**** Dataset
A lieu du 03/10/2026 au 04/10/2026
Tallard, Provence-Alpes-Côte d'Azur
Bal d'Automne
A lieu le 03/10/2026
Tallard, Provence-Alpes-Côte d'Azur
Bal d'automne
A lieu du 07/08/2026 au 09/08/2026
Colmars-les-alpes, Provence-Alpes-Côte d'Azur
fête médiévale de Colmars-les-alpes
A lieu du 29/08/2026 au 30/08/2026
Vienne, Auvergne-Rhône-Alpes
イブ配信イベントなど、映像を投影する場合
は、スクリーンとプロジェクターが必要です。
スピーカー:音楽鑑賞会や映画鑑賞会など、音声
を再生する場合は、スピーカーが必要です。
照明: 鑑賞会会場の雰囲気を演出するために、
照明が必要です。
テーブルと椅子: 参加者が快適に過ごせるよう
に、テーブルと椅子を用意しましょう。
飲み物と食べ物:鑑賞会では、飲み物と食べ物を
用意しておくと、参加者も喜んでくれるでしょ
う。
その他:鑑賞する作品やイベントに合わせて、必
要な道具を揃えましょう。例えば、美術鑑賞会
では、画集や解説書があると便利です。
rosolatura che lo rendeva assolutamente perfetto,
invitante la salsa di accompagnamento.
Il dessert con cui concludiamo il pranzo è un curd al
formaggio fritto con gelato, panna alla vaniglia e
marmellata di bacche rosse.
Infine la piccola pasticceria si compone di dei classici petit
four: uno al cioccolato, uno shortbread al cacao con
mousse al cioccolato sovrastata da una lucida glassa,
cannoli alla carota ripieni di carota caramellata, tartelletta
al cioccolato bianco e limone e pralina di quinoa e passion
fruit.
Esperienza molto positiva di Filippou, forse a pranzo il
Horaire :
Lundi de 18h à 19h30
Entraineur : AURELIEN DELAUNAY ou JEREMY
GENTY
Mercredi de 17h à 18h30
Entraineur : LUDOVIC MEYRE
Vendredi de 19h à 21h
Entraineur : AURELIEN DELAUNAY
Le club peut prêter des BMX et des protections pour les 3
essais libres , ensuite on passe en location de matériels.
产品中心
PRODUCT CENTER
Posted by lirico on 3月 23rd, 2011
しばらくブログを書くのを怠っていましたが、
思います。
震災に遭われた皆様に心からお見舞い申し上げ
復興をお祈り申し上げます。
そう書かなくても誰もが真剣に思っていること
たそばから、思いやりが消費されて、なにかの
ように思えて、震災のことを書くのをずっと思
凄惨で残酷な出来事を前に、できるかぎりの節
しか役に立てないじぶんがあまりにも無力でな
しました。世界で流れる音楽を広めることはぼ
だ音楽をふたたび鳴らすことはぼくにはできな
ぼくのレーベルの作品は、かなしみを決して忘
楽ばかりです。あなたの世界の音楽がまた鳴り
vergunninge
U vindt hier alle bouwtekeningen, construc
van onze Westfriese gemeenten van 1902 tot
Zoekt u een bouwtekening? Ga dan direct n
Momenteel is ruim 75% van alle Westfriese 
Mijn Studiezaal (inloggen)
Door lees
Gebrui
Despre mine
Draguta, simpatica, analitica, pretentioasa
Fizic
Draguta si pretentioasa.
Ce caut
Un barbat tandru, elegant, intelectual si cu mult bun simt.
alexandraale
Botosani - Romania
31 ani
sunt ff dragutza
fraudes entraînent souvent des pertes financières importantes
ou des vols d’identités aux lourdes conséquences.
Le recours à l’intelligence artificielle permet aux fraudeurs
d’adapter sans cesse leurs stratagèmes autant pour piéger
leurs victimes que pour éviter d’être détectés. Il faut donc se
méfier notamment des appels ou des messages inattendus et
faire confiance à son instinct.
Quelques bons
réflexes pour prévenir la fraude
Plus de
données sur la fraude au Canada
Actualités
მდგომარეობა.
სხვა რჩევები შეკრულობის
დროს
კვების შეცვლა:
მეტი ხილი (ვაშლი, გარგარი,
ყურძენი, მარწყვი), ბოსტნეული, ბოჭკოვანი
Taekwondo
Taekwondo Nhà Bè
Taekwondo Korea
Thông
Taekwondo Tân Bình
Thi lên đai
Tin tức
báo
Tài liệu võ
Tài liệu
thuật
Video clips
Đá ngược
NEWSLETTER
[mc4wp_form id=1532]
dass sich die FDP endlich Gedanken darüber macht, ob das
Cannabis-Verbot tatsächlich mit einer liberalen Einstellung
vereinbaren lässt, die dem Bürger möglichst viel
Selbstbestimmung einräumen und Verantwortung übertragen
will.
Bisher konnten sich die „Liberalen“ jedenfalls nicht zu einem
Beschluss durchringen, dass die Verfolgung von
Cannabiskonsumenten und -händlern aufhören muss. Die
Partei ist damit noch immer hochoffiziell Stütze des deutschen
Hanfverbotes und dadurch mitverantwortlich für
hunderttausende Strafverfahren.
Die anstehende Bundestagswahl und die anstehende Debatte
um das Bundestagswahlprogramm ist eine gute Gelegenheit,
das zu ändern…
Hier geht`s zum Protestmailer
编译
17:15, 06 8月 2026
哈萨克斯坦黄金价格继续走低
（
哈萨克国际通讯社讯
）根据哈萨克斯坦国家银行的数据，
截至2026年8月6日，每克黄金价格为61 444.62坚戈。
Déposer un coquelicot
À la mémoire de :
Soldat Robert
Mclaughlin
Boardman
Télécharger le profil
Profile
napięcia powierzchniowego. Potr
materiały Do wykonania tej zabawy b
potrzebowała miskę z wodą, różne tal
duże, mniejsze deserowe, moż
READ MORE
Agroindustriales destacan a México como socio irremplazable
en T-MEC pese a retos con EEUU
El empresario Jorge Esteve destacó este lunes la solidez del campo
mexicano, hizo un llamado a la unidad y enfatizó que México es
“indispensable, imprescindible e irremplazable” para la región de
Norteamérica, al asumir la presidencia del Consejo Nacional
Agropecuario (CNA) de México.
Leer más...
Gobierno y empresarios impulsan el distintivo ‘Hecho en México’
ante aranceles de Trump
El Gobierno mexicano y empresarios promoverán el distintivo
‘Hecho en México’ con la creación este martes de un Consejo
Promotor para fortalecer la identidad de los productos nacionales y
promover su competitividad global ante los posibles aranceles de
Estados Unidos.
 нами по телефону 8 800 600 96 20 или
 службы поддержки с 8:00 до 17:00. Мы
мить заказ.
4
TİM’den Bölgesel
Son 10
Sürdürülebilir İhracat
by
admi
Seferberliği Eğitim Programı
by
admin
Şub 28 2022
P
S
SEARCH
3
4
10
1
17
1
********
=== About this exercise ===
Quote every line from the beginning through the line containing "Momenteel is ruim 75% van alle Westfriese", both included, reproducing each one character for character.

=== Task answer ===
A lieu du 03/10/2026 au 04/10/2026
Tallard, Provence-Alpes-Côte d'Azur
Bal d'Automne
A lieu le 03/10/2026
Tallard, Provence-Alpes-Côte d'Azur
Bal d'automne
A lieu du 07/08/2026 au 09/08/2026
Colmars-les-alpes, Provence-Alpes-Côte d'Azur
fête médiévale de Colmars-les-alpes
A lieu du 29/08/2026 au 30/08/2026
Vienne, Auvergne-Rhône-Alpes
イブ配信イベントなど、映像を投影する場合
は、スクリーンとプロジェクターが必要です。
スピーカー:音楽鑑賞会や映画鑑賞会など、音声
を再生する場合は、スピーカーが必要です。
照明: 鑑賞会会場の雰囲気を演出するために、
照明が必要です。
テーブルと椅子: 参加者が快適に過ごせるよう
に、テーブルと椅子を用意しましょう。
飲み物と食べ物:鑑賞会では、飲み物と食べ物を
用意しておくと、参加者も喜んでくれるでしょ
う。
その他:鑑賞する作品やイベントに合わせて、必
要な道具を揃えましょう。例えば、美術鑑賞会
では、画集や解説書があると便利です。
rosolatura che lo rendeva assolutamente perfetto,
invitante la salsa di accompagnamento.
Il dessert con cui concludiamo il pranzo è un curd al
formaggio fritto con gelato, panna alla vaniglia e
marmellata di bacche rosse.
Infine la piccola pasticceria si compone di dei classici petit
four: uno al cioccolato, uno shortbread al cacao con
mousse al cioccolato sovrastata da una lucida glassa,
cannoli alla carota ripieni di carota caramellata, tartelletta
al cioccolato bianco e limone e pralina di quinoa e passion
fruit.
Esperienza molto positiva di Filippou, forse a pranzo il
Horaire :
Lundi de 18h à 19h30
Entraineur : AURELIEN DELAUNAY ou JEREMY
GENTY
Mercredi de 17h à 18h30
Entraineur : LUDOVIC MEYRE
Vendredi de 19h à 21h
Entraineur : AURELIEN DELAUNAY
Le club peut prêter des BMX et des protections pour les 3
essais libres , ensuite on passe en location de matériels.
产品中心
PRODUCT CENTER
Posted by lirico on 3月 23rd, 2011
しばらくブログを書くのを怠っていましたが、
思います。
震災に遭われた皆様に心からお見舞い申し上げ
復興をお祈り申し上げます。
そう書かなくても誰もが真剣に思っていること
たそばから、思いやりが消費されて、なにかの
ように思えて、震災のことを書くのをずっと思
凄惨で残酷な出来事を前に、できるかぎりの節
しか役に立てないじぶんがあまりにも無力でな
しました。世界で流れる音楽を広めることはぼ
だ音楽をふたたび鳴らすことはぼくにはできな
ぼくのレーベルの作品は、かなしみを決して忘
楽ばかりです。あなたの世界の音楽がまた鳴り
vergunninge
U vindt hier alle bouwtekeningen, construc
van onze Westfriese gemeenten van 1902 tot
Zoekt u een bouwtekening? Ga dan direct n
Momenteel is ruim 75% van alle Westfriese 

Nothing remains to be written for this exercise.